**HOW TO COMPLETE THIS TASK**
Give again, word for word, every line in the entries below from the line with "i viết xem nhiều" up to and including the line with "9 theo hướng công khai, nhiều", and no other line.

**INPUT DATA**
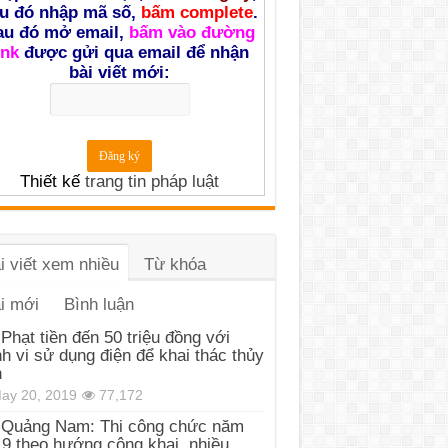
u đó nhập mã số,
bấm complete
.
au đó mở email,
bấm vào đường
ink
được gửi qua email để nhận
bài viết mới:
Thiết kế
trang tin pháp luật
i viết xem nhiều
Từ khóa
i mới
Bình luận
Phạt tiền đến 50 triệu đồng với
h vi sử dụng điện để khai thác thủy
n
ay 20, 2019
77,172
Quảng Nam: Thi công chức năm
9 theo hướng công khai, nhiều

* * *

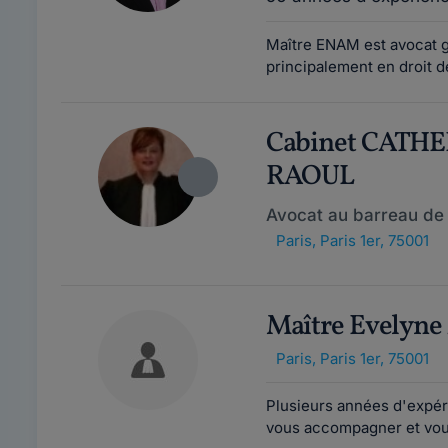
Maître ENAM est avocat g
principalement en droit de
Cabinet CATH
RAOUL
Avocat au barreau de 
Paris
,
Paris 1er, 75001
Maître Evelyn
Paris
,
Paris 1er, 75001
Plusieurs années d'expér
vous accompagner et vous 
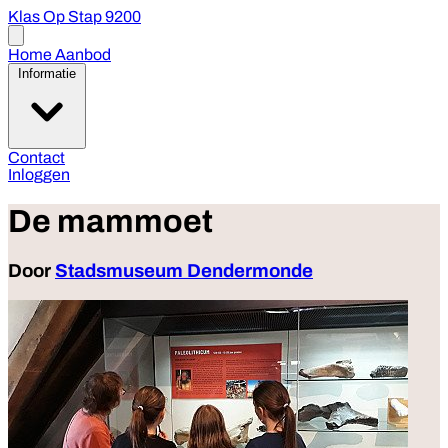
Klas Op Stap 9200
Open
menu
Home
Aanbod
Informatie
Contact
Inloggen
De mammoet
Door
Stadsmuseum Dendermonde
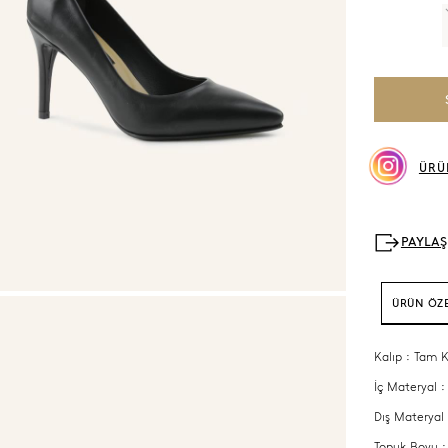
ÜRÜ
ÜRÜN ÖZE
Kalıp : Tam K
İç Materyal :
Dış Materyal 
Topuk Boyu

**EXERCISE ANSWER**
i viết xem nhiều
Từ khóa
i mới
Bình luận
Phạt tiền đến 50 triệu đồng với
h vi sử dụng điện để khai thác thủy
n
ay 20, 2019
77,172
Quảng Nam: Thi công chức năm
9 theo hướng công khai, nhiều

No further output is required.